- [Exercise aim]: Transcribe only the lines of the listing below from the one holding "- [快訊／BNT疫苗採購協議簽訂中 劉宥彤：有消息一定正式對外公布" through the one holding "- [牛津大學研究：混合施打輝瑞BNT、AZ疫苗 免疫反應更強烈", inclusive, without any change.

- [The records]:

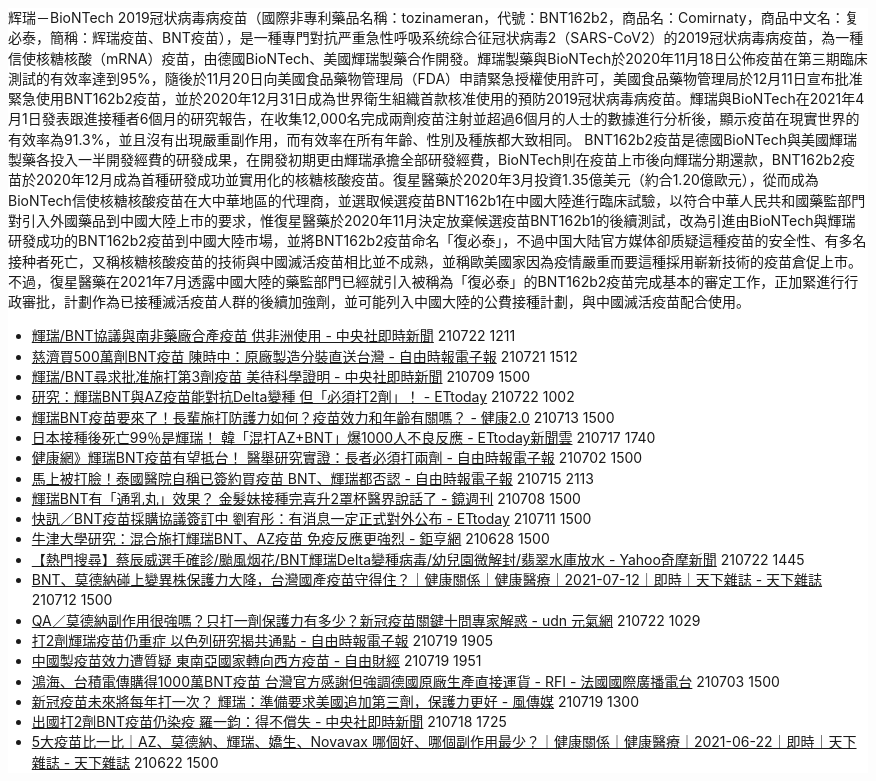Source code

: 辉瑞－BioNTech 2019冠状病毒病疫苗（國際非專利藥品名稱：tozinameran，代號：BNT162b2，商品名：Comirnaty，商品中文名：复必泰，簡稱：辉瑞疫苗、BNT疫苗），是一種專門對抗严重急性呼吸系统综合征冠状病毒2（SARS-CoV2）的2019冠状病毒病疫苗，為一種信使核糖核酸（mRNA）疫苗，由德國BioNTech、美國輝瑞製藥合作開發。輝瑞製藥與BioNTech於2020年11月18日公佈疫苗在第三期臨床測試的有效率達到95%，隨後於11月20日向美國食品藥物管理局（FDA）申請緊急授權使用許可，美國食品藥物管理局於12月11日宣布批准緊急使用BNT162b2疫苗，並於2020年12月31日成為世界衛生組織首款核准使用的預防2019冠状病毒病疫苗。輝瑞與BioNTech在2021年4月1日發表跟進接種者6個月的研究報告，在收集12,000名完成兩劑疫苗注射並超過6個月的人士的數據進行分析後，顯示疫苗在現實世界的有效率為91.3%，並且沒有出現嚴重副作用，而有效率在所有年齡、性別及種族都大致相同。
BNT162b2疫苗是德國BioNTech與美國輝瑞製藥各投入一半開發經費的研發成果，在開發初期更由輝瑞承擔全部研發經費，BioNTech則在疫苗上市後向輝瑞分期還款，BNT162b2疫苗於2020年12月成為首種研發成功並實用化的核糖核酸疫苗。復星醫藥於2020年3月投資1.35億美元（約合1.20億歐元），從而成為BioNTech信使核糖核酸疫苗在大中華地區的代理商，並選取候選疫苗BNT162b1在中國大陸進行臨床試驗，以符合中華人民共和國藥監部門對引入外國藥品到中國大陸上市的要求，惟復星醫藥於2020年11月決定放棄候選疫苗BNT162b1的後續測試，改為引進由BioNTech與輝瑞研發成功的BNT162b2疫苗到中國大陸市場，並將BNT162b2疫苗命名「復必泰」，不過中国大陆官方媒体卻质疑這種疫苗的安全性、有多名接种者死亡，又稱核糖核酸疫苗的技術與中國滅活疫苗相比並不成熟，並稱歐美國家因為疫情嚴重而要這種採用嶄新技術的疫苗倉促上市。不過，復星醫藥在2021年7月透露中國大陸的藥監部門已經就引入被稱為「復必泰」的BNT162b2疫苗完成基本的審定工作，正加緊進行行政審批，計劃作為已接種滅活疫苗人群的後續加強劑，並可能列入中國大陸的公費接種計劃，與中國滅活疫苗配合使用。
- [輝瑞/BNT協議與南非藥廠合產疫苗 供非洲使用 - 中央社即時新聞](https://www.cna.com.tw/news/aopl/202107220092.aspx "輝瑞/BNT協議與南非藥廠合產疫苗 供非洲使用 - 中央社即時新聞") 210722 1211
- [慈濟買500萬劑BNT疫苗 陳時中：原廠製造分裝直送台灣 - 自由時報電子報](https://news.ltn.com.tw/news/life/breakingnews/3611111 "慈濟買500萬劑BNT疫苗 陳時中：原廠製造分裝直送台灣 - 自由時報電子報") 210721 1512
- [輝瑞/BNT尋求批准施打第3劑疫苗 美待科學證明 - 中央社即時新聞](https://www.cna.com.tw/news/aopl/202107090078.aspx "輝瑞/BNT尋求批准施打第3劑疫苗 美待科學證明 - 中央社即時新聞") 210709 1500
- [研究：輝瑞BNT與AZ疫苗能對抗Delta變種 但「必須打2劑」！ - ETtoday](https://www.ettoday.net/news/20210722/2036885.htm?from=pctaglist "研究：輝瑞BNT與AZ疫苗能對抗Delta變種 但「必須打2劑」！ - ETtoday") 210722 1002
- [輝瑞BNT疫苗要來了！長輩施打防護力如何？疫苗效力和年齡有關嗎？ - 健康2.0](https://health.tvbs.com.tw/medical/328878 "輝瑞BNT疫苗要來了！長輩施打防護力如何？疫苗效力和年齡有關嗎？ - 健康2.0") 210713 1500
- [日本接種後死亡99％是輝瑞！ 韓「混打AZ+BNT」爆1000人不良反應 - ETtoday新聞雲](https://www.ettoday.net/news/20210717/2033207.htm "日本接種後死亡99％是輝瑞！ 韓「混打AZ+BNT」爆1000人不良反應 - ETtoday新聞雲") 210717 1740
- [健康網》輝瑞BNT疫苗有望抵台！ 醫舉研究實證：長者必須打兩劑 - 自由時報電子報](https://health.ltn.com.tw/article/breakingnews/3591029 "健康網》輝瑞BNT疫苗有望抵台！ 醫舉研究實證：長者必須打兩劑 - 自由時報電子報") 210702 1500
- [馬上被打臉！泰國醫院自稱已簽約買疫苗 BNT、輝瑞都否認 - 自由時報電子報](https://news.ltn.com.tw/news/world/breakingnews/3604997 "馬上被打臉！泰國醫院自稱已簽約買疫苗 BNT、輝瑞都否認 - 自由時報電子報") 210715 2113
- [輝瑞BNT有「通乳丸」效果？ 金髮妹接種完喜升2罩杯醫界說話了 - 鏡週刊](https://www.mirrormedia.mg/story/20210709web017/ "輝瑞BNT有「通乳丸」效果？ 金髮妹接種完喜升2罩杯醫界說話了 - 鏡週刊") 210708 1500
- [快訊／BNT疫苗採購協議簽訂中 劉宥彤：有消息一定正式對外公布 - ETtoday](https://finance.ettoday.net/news/2027883 "快訊／BNT疫苗採購協議簽訂中 劉宥彤：有消息一定正式對外公布 - ETtoday") 210711 1500
- [牛津大學研究：混合施打輝瑞BNT、AZ疫苗 免疫反應更強烈 - 鉅亨網](https://m.cnyes.com/news/id/4666512 "牛津大學研究：混合施打輝瑞BNT、AZ疫苗 免疫反應更強烈 - 鉅亨網") 210628 1500
- [【熱門搜尋】蔡辰威選手確診/颱風烟花/BNT輝瑞Delta變種病毒/幼兒園微解封/翡翠水庫放水 - Yahoo奇摩新聞](https://tw.news.yahoo.com/%E3%80%90%E7%86%B1%E9%96%80%E6%90%9C%E5%B0%8B%E3%80%91%E8%94%A1%E8%BE%B0%E5%A8%81%E9%81%B8%E6%89%8B%E7%A2%BA%E8%A8%BA%E9%A2%B1%E9%A2%A8%E7%83%9F%E8%8A%B1bnt%E8%BC%9D%E7%91%9E-delta%E8%AE%8A%E7%A8%AE%E7%97%85%E6%AF%92%E5%B9%BC%E5%85%92%E5%9C%92%E5%BE%AE%E8%A7%A3%E5%B0%81%E7%BF%A1%E7%BF%A0%E6%B0%B4%E5%BA%AB%E6%94%BE%E6%B0%B4-064555814.html "【熱門搜尋】蔡辰威選手確診/颱風烟花/BNT輝瑞Delta變種病毒/幼兒園微解封/翡翠水庫放水 - Yahoo奇摩新聞") 210722 1445
- [BNT、莫德納碰上變異株保護力大降，台灣國產疫苗守得住？｜健康關係｜健康醫療｜2021-07-12｜即時｜天下雜誌 - 天下雜誌](https://www.cw.com.tw/article/5116726 "BNT、莫德納碰上變異株保護力大降，台灣國產疫苗守得住？｜健康關係｜健康醫療｜2021-07-12｜即時｜天下雜誌 - 天下雜誌") 210712 1500
- [QA／莫德納副作用很強嗎？只打一劑保護力有多少？新冠疫苗關鍵十問專家解惑 - udn 元氣網](https://health.udn.com/health/story/121833/5574215 "QA／莫德納副作用很強嗎？只打一劑保護力有多少？新冠疫苗關鍵十問專家解惑 - udn 元氣網") 210722 1029
- [打2劑輝瑞疫苗仍重症 以色列研究揭共通點 - 自由時報電子報](https://health.ltn.com.tw/article/breakingnews/3608847 "打2劑輝瑞疫苗仍重症 以色列研究揭共通點 - 自由時報電子報") 210719 1905
- [中國製疫苗效力遭質疑 東南亞國家轉向西方疫苗 - 自由財經](https://ec.ltn.com.tw/article/breakingnews/3608903 "中國製疫苗效力遭質疑 東南亞國家轉向西方疫苗 - 自由財經") 210719 1951
- [鴻海、台積電傳購得1000萬BNT疫苗 台灣官方感謝但強調德國原廠生產直接運貨 - RFI - 法國國際廣播電台](https://www.rfi.fr/tw/%E4%B8%AD%E5%9C%8B/20210703-%E9%B4%BB%E6%B5%B7-%E5%8F%B0%E7%A9%8D%E9%9B%BB%E5%82%B3%E8%B3%BC%E5%BE%971000%E8%90%ACbnt%E7%96%AB%E8%8B%97-%E5%8F%B0%E7%81%A3%E5%AE%98%E6%96%B9%E6%84%9F%E8%AC%9D%E4%BD%86%E5%BC%B7%E8%AA%BF%E5%BE%B7%E5%9C%8B%E5%8E%9F%E5%BB%A0%E7%94%9F%E7%94%A2%E7%9B%B4%E6%8E%A5%E9%81%8B%E8%B2%A8 "鴻海、台積電傳購得1000萬BNT疫苗 台灣官方感謝但強調德國原廠生產直接運貨 - RFI - 法國國際廣播電台") 210703 1500
- [新冠疫苗未來將每年打一次？ 輝瑞：準備要求美國追加第三劑，保護力更好 - 風傳媒](https://www.storm.mg/lifestyle/3815943 "新冠疫苗未來將每年打一次？ 輝瑞：準備要求美國追加第三劑，保護力更好 - 風傳媒") 210719 1300
- [出國打2劑BNT疫苗仍染疫 羅一鈞：得不償失 - 中央社即時新聞](https://www.cna.com.tw/news/ahel/202107180156.aspx "出國打2劑BNT疫苗仍染疫 羅一鈞：得不償失 - 中央社即時新聞") 210718 1725
- [5大疫苗比一比｜AZ、莫德納、輝瑞、嬌生、Novavax 哪個好、哪個副作用最少？｜健康關係｜健康醫療｜2021-06-22｜即時｜天下雜誌 - 天下雜誌](https://www.cw.com.tw/article/5115342 "5大疫苗比一比｜AZ、莫德納、輝瑞、嬌生、Novavax 哪個好、哪個副作用最少？｜健康關係｜健康醫療｜2021-06-22｜即時｜天下雜誌 - 天下雜誌") 210622 1500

- [Task solution]:
- [快訊／BNT疫苗採購協議簽訂中 劉宥彤：有消息一定正式對外公布 - ETtoday](https://finance.ettoday.net/news/2027883 "快訊／BNT疫苗採購協議簽訂中 劉宥彤：有消息一定正式對外公布 - ETtoday") 210711 1500
- [牛津大學研究：混合施打輝瑞BNT、AZ疫苗 免疫反應更強烈 - 鉅亨網](https://m.cnyes.com/news/id/4666512 "牛津大學研究：混合施打輝瑞BNT、AZ疫苗 免疫反應更強烈 - 鉅亨網") 210628 1500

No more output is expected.